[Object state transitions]

####

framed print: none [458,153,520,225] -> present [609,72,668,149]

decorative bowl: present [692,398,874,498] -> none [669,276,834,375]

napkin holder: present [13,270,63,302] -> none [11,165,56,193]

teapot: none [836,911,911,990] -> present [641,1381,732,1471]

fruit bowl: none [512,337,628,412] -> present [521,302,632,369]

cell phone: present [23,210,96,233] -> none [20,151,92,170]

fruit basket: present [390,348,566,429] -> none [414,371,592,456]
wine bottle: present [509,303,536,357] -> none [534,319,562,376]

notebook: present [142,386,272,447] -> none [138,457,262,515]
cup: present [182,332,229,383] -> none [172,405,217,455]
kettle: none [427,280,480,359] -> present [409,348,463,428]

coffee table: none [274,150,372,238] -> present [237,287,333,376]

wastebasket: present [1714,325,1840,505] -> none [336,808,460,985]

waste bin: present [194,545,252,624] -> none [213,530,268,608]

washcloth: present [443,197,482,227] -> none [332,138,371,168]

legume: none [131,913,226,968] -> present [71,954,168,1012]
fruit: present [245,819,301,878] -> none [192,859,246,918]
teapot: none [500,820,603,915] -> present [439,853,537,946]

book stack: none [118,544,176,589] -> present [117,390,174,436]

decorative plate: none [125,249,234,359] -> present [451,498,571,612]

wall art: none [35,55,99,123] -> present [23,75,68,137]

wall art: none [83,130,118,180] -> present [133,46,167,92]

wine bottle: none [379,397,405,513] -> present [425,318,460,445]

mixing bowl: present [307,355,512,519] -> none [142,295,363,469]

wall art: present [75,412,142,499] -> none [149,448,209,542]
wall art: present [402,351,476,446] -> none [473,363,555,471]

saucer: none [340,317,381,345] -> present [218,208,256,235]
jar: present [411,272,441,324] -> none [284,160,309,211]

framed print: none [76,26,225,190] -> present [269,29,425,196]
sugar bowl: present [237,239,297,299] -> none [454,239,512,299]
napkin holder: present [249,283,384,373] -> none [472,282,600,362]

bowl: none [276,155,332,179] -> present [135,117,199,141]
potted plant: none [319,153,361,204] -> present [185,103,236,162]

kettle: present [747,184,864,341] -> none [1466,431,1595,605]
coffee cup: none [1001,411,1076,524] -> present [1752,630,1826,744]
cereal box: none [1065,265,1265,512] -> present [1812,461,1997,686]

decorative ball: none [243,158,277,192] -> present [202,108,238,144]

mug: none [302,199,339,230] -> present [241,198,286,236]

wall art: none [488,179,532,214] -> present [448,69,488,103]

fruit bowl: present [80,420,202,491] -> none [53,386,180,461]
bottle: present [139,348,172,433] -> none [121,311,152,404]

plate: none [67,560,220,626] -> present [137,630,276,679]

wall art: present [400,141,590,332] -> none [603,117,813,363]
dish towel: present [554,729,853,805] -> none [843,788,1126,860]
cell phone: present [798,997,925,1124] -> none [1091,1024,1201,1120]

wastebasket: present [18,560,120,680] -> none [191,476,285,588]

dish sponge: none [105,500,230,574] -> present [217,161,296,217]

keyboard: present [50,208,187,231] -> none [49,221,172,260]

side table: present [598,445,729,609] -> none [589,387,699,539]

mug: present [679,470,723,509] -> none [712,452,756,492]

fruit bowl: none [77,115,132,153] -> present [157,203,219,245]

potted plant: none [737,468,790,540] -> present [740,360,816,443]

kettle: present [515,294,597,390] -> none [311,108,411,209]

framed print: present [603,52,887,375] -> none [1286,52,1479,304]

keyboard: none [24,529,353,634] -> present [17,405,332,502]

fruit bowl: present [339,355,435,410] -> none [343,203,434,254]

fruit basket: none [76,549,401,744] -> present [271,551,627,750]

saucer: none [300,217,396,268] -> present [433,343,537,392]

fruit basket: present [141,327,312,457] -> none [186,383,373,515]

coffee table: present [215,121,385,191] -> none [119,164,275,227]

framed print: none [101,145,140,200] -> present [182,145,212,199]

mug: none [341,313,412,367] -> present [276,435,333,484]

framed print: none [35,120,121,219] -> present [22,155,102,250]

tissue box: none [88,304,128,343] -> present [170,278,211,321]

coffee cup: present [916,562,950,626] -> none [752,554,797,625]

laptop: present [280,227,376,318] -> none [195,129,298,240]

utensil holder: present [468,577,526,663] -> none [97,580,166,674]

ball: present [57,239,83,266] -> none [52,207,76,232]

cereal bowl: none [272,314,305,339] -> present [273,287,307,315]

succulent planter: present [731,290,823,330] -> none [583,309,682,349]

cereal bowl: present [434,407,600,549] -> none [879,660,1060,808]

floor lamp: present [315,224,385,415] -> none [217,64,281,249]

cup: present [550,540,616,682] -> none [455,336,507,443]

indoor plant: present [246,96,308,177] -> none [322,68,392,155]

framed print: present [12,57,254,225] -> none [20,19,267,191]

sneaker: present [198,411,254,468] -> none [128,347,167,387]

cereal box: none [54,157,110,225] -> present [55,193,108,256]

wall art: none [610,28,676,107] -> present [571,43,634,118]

####

**WHAT NEEDS TO BE DONE:**
Every line above that includes the word "cereal" must appear in the answer.

**ANSWER SECTION:**
cereal box: none [1065,265,1265,512] -> present [1812,461,1997,686]
cereal bowl: none [272,314,305,339] -> present [273,287,307,315]
cereal bowl: present [434,407,600,549] -> none [879,660,1060,808]
cereal box: none [54,157,110,225] -> present [55,193,108,256]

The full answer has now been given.